◆ **Requirement**:
Scan the entries below. List each line with "cualquier".

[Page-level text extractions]
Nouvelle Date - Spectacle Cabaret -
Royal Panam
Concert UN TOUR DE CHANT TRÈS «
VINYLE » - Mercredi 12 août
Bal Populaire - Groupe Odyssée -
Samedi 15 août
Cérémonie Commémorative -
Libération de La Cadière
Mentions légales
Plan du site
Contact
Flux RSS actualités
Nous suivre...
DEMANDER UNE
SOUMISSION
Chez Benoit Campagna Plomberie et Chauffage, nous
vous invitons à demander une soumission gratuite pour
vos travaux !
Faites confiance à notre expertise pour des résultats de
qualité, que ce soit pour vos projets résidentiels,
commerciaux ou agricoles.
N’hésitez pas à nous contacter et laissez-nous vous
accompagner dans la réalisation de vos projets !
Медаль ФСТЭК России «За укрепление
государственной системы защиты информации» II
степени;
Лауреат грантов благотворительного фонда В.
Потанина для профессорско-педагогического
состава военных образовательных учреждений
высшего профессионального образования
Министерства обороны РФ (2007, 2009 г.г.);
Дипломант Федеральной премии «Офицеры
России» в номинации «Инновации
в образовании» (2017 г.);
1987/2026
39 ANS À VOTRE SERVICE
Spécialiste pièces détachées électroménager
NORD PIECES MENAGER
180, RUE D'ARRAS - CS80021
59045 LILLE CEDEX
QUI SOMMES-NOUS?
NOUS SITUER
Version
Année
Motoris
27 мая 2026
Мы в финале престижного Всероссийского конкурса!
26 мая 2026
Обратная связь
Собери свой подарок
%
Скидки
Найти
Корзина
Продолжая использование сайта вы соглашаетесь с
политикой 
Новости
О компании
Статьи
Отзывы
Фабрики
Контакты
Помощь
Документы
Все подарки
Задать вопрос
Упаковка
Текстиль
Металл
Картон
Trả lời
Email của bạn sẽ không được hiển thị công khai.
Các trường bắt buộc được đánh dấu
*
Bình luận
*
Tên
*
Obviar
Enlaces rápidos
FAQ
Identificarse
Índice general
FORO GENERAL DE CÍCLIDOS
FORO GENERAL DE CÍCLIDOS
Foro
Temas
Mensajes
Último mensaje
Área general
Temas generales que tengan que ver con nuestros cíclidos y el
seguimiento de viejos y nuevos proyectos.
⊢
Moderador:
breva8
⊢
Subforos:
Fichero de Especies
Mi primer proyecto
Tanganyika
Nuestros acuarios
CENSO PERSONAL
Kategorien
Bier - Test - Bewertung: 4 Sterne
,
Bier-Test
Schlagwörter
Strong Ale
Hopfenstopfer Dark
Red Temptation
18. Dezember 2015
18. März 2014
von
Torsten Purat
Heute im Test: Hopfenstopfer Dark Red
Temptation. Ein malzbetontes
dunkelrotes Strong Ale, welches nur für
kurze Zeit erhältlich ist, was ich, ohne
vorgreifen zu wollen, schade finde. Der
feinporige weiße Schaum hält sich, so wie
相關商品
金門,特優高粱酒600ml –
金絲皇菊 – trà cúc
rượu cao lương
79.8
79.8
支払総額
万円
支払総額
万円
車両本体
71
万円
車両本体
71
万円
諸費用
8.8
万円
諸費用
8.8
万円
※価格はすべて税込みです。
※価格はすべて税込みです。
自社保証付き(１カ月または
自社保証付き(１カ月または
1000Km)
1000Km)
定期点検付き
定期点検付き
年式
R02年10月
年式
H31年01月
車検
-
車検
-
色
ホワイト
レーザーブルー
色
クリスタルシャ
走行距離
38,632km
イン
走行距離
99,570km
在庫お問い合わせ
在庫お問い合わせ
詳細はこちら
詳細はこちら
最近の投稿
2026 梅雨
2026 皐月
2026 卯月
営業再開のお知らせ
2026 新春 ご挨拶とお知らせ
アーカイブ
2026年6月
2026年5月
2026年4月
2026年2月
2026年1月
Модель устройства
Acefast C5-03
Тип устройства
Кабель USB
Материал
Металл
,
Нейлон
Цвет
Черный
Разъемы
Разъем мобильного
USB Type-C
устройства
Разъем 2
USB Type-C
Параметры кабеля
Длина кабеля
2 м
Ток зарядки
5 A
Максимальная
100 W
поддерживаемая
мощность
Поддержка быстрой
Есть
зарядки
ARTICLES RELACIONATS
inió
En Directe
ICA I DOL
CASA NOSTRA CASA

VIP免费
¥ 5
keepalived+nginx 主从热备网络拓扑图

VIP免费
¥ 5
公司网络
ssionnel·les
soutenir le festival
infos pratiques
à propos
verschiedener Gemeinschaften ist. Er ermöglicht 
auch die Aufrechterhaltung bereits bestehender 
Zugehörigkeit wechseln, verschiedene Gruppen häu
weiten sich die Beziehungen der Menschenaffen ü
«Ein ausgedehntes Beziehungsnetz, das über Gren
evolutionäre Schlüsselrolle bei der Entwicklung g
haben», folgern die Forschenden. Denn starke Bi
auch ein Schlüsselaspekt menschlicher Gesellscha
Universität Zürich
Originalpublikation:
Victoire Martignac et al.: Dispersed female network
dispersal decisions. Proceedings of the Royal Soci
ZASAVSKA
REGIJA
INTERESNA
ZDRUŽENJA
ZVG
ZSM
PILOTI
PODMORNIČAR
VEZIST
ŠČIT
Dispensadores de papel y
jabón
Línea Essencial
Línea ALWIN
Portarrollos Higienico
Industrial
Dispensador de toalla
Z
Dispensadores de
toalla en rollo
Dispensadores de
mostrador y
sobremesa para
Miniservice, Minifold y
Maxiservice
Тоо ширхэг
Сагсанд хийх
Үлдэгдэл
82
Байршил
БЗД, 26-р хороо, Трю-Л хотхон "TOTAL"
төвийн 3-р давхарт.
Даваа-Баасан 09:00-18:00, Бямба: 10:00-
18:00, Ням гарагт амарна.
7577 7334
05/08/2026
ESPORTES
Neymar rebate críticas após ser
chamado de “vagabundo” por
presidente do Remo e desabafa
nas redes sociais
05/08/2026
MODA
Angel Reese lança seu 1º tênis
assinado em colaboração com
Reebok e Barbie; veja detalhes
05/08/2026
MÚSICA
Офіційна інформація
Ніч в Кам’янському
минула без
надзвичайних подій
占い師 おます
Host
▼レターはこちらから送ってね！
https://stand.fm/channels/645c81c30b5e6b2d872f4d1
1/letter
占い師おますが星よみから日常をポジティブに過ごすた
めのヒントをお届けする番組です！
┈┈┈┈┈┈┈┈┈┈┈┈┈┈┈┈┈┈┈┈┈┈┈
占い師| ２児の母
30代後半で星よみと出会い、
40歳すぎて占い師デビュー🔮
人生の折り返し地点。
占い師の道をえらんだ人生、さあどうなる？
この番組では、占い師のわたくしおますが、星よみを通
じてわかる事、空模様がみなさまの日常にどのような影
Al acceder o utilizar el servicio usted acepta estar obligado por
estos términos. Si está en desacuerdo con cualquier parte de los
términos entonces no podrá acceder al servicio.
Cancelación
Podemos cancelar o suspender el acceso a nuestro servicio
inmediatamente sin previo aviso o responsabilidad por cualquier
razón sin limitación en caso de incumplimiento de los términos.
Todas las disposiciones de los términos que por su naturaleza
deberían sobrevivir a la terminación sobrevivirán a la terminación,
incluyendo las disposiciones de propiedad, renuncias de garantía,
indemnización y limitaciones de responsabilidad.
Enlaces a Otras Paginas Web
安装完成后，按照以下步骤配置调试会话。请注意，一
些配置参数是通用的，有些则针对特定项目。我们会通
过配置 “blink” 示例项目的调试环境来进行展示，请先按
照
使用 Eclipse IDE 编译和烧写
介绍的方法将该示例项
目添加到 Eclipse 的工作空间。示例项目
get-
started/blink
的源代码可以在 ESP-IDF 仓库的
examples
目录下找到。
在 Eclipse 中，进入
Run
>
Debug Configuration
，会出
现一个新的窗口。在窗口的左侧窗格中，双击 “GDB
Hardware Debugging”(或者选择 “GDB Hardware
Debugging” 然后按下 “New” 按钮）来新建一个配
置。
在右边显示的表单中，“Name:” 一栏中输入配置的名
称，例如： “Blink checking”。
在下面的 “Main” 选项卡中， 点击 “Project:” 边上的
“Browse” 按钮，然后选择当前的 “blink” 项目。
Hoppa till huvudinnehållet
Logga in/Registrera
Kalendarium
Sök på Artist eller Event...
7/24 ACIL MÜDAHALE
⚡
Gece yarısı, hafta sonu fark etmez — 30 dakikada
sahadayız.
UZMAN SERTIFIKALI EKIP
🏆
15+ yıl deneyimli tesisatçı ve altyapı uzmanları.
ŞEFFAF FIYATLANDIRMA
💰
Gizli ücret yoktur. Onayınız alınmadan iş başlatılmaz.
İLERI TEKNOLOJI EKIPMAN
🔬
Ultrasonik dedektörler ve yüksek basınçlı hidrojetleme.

◆ **Answer space**:
estos términos. Si está en desacuerdo con cualquier parte de los
inmediatamente sin previo aviso o responsabilidad por cualquier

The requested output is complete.